Excerpt

Food prices remain lower than two years ago despite increases

One of the reasons highlighted by some traders was the recent government intervention to control prices and restructuring the market.
A vendor sells vegetable at Kimironko market in Kigali. Courtesy.

Data gathered from a survey conducted by this newspaper from various markets revealed that although there had been increases in food prices, they remain comparatively low compared to the 2017 and the second half of 2018 levels.

According to the data, one kilogramme of Irish potatoes is ranging between Rwf240 and Rwf290 depending on the type compared to back in September 2018 and 2017.

It was the same with cassava and banana prices which ranged between Rwf150 and Rwf200 a kilogramme are now between Rwf140 to Rwf190 respectively.

One of the reasons highlighted by some traders was the recent government intervention to control prices and restructuring the market.

Théoneste Nzanimpa, an Irish potato traders’ representative from Kacyiru Zone, said that the initiative led to the elimination of middlemen who used to increase prices at the expense of farmers and final consumers.

Work task
Continue the article on food prices in Kigali markets from its last sentence.

Material supplied
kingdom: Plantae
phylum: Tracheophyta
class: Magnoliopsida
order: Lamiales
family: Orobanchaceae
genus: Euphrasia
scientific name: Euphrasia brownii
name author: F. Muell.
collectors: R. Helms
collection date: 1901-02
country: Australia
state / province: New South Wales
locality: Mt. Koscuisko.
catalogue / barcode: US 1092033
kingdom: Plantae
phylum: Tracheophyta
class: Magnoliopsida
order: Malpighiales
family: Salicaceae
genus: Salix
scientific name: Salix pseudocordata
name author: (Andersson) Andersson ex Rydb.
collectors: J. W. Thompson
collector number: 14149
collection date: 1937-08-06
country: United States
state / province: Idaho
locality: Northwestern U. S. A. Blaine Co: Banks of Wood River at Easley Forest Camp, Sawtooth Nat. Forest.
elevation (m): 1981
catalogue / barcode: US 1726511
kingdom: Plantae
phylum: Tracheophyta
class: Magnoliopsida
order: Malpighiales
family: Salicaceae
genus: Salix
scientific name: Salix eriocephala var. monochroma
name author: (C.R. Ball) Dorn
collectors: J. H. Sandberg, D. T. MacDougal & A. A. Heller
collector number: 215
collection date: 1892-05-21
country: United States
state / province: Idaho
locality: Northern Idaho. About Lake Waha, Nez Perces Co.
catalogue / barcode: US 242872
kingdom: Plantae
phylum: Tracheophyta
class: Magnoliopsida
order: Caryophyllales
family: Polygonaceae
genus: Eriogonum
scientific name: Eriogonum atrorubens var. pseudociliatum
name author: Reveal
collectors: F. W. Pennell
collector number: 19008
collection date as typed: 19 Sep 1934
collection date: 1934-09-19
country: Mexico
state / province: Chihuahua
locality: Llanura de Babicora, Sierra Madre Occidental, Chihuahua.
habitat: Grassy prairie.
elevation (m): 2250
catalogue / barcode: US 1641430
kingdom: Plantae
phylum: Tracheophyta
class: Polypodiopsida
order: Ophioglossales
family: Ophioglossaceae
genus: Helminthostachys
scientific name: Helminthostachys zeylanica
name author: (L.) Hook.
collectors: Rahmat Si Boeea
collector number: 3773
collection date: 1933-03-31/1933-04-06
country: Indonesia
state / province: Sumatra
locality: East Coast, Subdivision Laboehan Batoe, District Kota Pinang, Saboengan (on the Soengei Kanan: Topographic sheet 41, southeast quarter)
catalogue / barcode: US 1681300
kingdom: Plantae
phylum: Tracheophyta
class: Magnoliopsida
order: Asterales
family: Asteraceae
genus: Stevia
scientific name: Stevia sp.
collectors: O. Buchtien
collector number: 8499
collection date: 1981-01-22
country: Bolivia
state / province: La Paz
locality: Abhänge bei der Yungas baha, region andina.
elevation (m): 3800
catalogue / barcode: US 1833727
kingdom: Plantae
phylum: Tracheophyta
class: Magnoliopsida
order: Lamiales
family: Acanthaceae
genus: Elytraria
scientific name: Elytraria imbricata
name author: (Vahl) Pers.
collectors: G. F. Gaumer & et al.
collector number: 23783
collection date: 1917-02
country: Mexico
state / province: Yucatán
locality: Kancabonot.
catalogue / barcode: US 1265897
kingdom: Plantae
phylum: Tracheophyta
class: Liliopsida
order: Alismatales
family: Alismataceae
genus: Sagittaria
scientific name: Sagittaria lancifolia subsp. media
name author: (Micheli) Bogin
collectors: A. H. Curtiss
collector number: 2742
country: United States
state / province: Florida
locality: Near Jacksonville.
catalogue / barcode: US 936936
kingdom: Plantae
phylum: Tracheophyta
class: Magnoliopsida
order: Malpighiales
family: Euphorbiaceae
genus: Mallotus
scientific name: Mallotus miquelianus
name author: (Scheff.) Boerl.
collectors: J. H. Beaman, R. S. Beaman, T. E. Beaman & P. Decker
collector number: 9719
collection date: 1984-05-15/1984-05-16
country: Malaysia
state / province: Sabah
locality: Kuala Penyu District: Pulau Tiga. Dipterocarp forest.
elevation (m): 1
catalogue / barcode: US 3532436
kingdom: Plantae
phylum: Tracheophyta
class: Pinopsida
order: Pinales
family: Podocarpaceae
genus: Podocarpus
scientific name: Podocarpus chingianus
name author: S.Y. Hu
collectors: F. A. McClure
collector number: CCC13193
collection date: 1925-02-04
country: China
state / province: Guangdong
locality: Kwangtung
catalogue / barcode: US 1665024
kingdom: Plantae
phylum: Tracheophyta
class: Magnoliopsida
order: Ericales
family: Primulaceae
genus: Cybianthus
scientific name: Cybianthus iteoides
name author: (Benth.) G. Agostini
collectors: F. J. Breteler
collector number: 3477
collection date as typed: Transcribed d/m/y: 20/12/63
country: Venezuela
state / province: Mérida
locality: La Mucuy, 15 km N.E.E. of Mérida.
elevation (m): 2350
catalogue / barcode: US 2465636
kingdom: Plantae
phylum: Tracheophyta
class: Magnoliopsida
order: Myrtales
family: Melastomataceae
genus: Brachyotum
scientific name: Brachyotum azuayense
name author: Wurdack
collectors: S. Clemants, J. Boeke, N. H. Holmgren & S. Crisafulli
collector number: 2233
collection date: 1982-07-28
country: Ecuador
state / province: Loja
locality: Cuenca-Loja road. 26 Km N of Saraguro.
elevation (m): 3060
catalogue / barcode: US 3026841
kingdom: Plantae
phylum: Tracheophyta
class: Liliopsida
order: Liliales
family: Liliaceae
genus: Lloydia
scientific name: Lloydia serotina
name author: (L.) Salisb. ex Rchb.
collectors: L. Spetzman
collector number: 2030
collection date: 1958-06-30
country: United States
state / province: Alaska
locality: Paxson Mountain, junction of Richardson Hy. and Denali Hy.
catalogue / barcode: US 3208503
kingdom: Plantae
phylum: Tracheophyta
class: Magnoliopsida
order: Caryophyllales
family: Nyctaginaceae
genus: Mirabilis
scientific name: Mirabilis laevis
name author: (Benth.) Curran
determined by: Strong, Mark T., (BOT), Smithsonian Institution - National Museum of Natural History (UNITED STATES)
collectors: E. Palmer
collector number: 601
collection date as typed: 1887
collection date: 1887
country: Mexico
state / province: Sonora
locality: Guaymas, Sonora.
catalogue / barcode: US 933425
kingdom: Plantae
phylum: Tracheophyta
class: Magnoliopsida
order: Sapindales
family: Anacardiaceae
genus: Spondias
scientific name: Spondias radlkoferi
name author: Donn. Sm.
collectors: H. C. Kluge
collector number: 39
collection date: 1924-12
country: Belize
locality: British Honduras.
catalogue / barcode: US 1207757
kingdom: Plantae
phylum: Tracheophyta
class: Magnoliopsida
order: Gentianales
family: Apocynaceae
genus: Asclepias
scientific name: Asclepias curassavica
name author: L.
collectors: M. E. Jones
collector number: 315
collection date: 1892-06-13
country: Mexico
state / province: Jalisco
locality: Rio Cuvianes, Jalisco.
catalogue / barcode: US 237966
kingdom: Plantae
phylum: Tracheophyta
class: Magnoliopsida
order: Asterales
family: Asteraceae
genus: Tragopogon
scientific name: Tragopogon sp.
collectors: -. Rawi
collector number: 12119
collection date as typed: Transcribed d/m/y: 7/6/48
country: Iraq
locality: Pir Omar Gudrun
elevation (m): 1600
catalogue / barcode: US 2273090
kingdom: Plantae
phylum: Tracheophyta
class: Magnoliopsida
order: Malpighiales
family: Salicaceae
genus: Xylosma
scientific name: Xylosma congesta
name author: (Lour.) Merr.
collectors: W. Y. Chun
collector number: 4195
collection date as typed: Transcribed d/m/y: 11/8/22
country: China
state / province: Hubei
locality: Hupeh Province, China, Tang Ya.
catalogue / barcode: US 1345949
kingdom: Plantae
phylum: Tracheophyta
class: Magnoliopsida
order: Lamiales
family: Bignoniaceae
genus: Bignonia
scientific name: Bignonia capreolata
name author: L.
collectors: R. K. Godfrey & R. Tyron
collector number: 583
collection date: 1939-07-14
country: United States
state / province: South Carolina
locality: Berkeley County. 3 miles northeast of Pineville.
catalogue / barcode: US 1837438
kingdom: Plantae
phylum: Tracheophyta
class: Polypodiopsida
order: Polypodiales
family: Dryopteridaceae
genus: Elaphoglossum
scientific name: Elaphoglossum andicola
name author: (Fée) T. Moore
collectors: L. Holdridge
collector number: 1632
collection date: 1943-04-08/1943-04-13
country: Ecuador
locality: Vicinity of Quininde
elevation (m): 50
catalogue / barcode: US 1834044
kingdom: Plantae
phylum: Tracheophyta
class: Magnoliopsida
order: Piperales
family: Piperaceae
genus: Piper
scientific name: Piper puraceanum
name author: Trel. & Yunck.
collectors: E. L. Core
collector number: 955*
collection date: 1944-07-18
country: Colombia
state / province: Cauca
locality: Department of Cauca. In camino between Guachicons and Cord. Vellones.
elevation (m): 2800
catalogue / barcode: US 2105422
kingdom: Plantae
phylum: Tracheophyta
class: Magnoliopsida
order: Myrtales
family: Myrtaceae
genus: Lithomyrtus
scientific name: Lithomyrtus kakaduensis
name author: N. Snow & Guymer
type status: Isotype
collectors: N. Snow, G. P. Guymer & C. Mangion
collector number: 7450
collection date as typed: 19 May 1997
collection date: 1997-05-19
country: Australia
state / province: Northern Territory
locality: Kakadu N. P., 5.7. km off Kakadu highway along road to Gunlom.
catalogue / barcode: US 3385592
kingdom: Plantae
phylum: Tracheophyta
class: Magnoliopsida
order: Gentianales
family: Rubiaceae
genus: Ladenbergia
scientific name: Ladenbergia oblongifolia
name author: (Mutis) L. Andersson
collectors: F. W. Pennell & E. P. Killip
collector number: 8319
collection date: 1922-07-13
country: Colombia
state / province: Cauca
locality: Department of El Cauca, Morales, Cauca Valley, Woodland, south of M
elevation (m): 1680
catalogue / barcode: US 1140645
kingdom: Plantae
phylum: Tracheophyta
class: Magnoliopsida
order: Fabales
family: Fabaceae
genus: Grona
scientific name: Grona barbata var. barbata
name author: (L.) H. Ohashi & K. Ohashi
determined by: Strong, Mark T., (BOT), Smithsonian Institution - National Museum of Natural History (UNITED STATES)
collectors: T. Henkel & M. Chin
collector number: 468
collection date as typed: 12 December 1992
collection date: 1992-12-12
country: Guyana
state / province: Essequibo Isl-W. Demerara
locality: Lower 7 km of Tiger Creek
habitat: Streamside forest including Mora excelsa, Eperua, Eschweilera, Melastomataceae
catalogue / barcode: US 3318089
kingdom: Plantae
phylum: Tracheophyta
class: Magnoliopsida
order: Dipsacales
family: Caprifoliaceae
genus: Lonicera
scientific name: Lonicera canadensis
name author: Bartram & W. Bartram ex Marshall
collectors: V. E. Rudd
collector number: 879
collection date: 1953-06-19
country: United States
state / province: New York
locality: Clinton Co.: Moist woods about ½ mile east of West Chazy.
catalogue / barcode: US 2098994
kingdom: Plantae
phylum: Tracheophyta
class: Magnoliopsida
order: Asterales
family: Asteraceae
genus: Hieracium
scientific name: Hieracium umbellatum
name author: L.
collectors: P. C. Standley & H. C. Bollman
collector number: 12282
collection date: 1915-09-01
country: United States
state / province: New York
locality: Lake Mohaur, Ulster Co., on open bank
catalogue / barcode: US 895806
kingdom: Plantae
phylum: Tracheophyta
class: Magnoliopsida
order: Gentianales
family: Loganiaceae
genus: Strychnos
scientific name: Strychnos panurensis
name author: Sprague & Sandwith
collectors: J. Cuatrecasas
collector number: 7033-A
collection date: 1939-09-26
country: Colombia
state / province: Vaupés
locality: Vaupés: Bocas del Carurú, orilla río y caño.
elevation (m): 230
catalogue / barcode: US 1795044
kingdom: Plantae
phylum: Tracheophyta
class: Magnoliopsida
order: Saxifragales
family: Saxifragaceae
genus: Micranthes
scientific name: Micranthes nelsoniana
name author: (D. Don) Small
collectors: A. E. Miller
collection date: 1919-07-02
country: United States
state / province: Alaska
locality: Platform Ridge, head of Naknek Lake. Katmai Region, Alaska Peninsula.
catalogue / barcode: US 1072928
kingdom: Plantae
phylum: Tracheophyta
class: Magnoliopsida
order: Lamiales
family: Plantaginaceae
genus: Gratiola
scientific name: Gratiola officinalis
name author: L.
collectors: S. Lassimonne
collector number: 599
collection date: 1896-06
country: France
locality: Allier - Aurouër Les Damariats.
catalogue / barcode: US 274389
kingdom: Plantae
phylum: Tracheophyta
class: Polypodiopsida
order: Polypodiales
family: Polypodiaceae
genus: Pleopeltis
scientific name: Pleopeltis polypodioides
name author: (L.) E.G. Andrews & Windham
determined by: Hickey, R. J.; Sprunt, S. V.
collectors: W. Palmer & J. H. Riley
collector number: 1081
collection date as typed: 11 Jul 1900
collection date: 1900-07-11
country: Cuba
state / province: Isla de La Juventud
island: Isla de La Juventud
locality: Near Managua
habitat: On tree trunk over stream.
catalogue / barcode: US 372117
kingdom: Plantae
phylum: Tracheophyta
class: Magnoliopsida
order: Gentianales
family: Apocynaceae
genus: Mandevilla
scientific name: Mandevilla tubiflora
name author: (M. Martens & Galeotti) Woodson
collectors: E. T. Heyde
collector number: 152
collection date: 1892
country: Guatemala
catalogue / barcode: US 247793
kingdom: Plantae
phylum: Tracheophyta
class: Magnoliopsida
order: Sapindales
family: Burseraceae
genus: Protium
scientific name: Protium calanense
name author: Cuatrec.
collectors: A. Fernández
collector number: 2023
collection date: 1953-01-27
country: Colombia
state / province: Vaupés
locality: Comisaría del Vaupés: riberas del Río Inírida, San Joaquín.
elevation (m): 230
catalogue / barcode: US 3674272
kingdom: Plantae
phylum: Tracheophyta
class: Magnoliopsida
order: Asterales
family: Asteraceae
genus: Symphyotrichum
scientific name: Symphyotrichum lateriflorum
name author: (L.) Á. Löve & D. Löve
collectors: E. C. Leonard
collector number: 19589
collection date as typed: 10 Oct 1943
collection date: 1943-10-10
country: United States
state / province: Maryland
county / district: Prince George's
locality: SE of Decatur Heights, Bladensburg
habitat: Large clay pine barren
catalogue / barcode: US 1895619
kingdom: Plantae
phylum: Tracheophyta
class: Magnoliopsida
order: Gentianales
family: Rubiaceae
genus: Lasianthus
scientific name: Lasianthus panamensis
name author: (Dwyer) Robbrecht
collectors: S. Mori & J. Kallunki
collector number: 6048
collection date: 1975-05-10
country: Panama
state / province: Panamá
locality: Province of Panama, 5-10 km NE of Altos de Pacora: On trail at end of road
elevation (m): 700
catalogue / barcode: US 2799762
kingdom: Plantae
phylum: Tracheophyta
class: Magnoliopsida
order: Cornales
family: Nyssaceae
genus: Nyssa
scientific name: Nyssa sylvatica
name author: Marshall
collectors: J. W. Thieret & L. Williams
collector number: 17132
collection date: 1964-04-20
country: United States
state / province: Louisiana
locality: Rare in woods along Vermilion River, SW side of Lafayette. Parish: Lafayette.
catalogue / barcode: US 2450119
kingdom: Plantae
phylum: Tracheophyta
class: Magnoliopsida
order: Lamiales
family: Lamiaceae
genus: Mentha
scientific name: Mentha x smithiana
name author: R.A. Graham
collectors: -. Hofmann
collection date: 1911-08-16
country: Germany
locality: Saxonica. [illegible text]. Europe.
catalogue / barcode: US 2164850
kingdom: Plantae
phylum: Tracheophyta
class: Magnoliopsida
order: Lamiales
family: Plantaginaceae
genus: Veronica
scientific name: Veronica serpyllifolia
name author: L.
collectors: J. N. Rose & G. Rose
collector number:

Answer for the task
“They used to increase prices by as much as more than Rwf60 kilo” he said, adding that following the government’s intervention, farmers are now able to sell directly to traders who then sell to final consumers.

Dr Charles Bucagu, Deputy Director-General of Agriculture Research and Technological Transfer, Rwanda Agriculture and Animal Resources Development Board (RAB), said that apart from market restructuring, which has eliminated speculation, the government through the Ministry of Agriculture and Animal Resources, with its associated bodies like RAB, came up with more weather and disease resistant and more yielding varieties for cassava and Irish potatoes which improved the supply side.

Singling out cassava, he added that since 2017, they had given out two cassava varieties which are resistant to cassava brown streak disease and it has increased the production level for farmers leading to low prices.